Em vez de encarnar o mito de Narciso, o autor que escreve ficção a partir de uma experiência pessoal traumática às vezes está mais para Sísifo, incapaz de sair de seu ir-e-vir doentio, rolando para sempre o seu eu devastado como uma imensa pedra, para cima e para baixo, numa montanha sem fim. O eu ferido tenta se reestruturar à la Freud, ou seja, voltando sempre ao trauma para reintegrá-lo no universo psíquico por meio da escrita – e cada vez mais por meio da autoficção.
O que se percebe na autoficção brasileira é esse eu fruto de um trauma, que pode também ser um trauma coletivo, como a violência decorrente da desigualdade social explícita na sociedade brasileira e que explode em ficções como Cidade de Deus, ou mesmo em ficções autorreferentes de tom manifestamente político, a exemplo de Capão Pecado, de Férrez. Nelas, embora o homonimato ainda não esteja assumido, esse espaço do eu se amplia, saindo totalmente de um registro narcísico para se exteriorizar e se mesclar à geografia político-social que o desestrutura.

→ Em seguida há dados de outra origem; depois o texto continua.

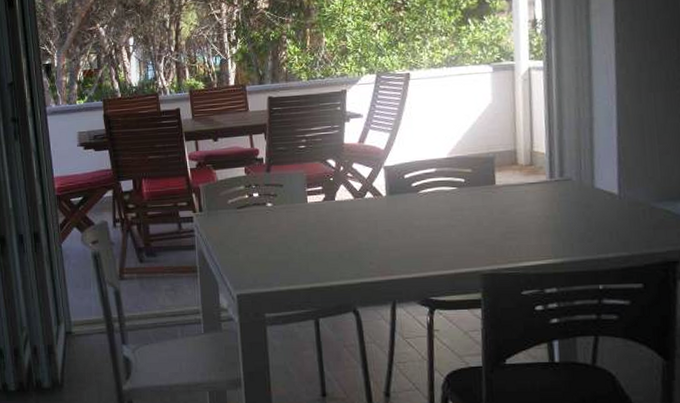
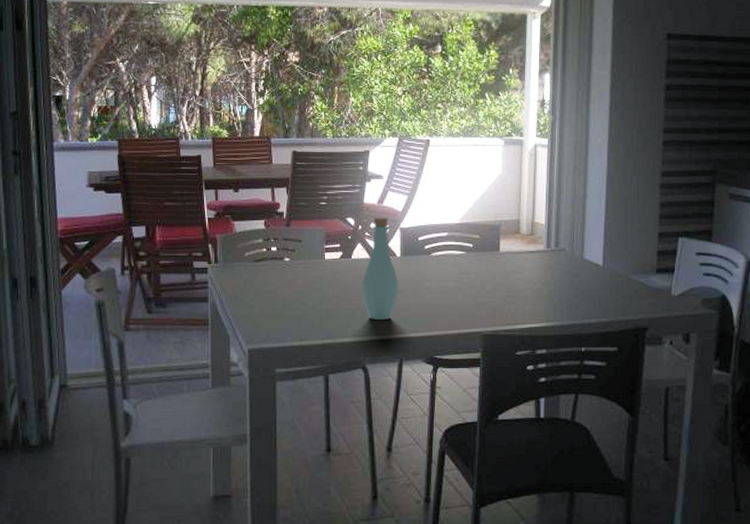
bottle: none [347,156,387,262] -> present [361,216,399,319]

Esse eu às vezes apela para uma autoficção-limite e se engaja nisso que gosto de chamar de narcisismo útil.
O eu, afinal, não é uma entidade mítica/mística isolada, distanciada do mundo e engolida pelo narcisismo. Pelo contrário, todo eu é invariavelmente fruto de uma cultura, de um país ou de uma diáspora e, ao se expressar, muitas vezes levanta questões coletivas relevantes, contribuindo, em sua micro-história, para reflexões mais amplas.
Termino citando Victor Hugo, que ainda no século XIX já antecipava toda essa questão numa frase que ficou célebre: “Quando digo eu, é de todos vocês que estou falando, seus infelizes!”


*Esse texto é parte da comunicação homônima apresentada na Université Paris-Sorbonne durante o “IV Colóquio Internacional sobre Literatura Brasileira Contemporânea: Práticas do Espaço”, organizado por Claire Williams (St. Peter’s College, University of Oxford), José Leonardo Tonus (Université Paris-Sorbonne) e Regina Dalcastagnè (Universidade de Brasília) entre 14 e 20 de janeiro de 2015.